Segment Start: Information given
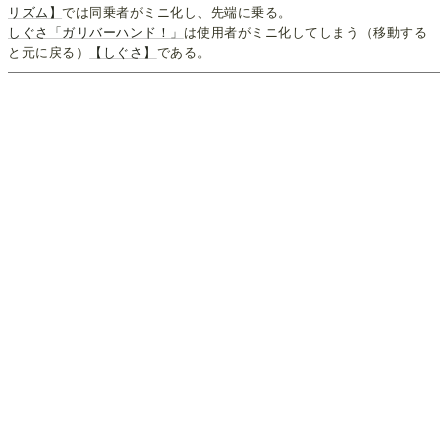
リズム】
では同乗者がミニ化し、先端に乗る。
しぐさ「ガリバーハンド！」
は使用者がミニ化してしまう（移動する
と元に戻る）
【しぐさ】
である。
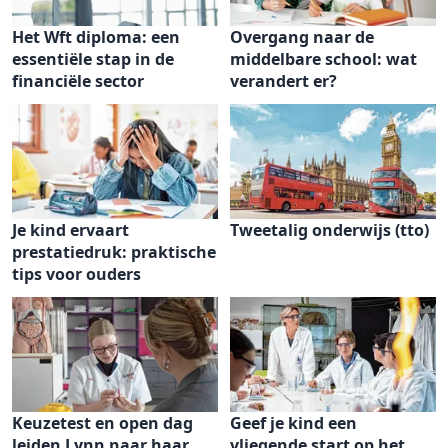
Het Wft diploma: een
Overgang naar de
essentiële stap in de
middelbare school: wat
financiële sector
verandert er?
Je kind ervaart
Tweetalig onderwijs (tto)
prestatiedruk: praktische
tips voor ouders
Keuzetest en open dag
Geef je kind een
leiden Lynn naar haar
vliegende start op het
Segment End: Information given
Segment Start: Information given
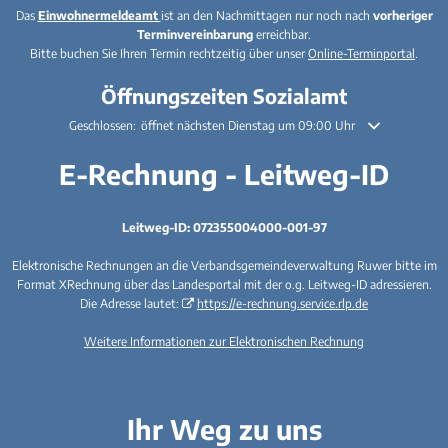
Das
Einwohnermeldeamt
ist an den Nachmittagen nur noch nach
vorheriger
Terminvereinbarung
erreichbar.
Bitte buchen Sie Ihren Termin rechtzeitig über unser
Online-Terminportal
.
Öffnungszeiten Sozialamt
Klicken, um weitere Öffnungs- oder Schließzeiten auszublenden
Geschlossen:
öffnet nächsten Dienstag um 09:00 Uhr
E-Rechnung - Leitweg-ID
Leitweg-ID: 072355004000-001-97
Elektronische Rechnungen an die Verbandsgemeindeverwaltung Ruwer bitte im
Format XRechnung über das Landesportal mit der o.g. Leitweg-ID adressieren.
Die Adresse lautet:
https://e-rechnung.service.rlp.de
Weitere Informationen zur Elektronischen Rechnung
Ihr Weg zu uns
Segment End: Information given
### To do:
In the listing above, find the line holding "middelbare school: wat" and the line holding "vliegende start op het", then output those two lines and every line between them exactly.

### Exercise solution:
middelbare school: wat
financiële sector
verandert er?
Je kind ervaart
Tweetalig onderwijs (tto)
prestatiedruk: praktische
tips voor ouders
Keuzetest en open dag
Geef je kind een
leiden Lynn naar haar
vliegende start op het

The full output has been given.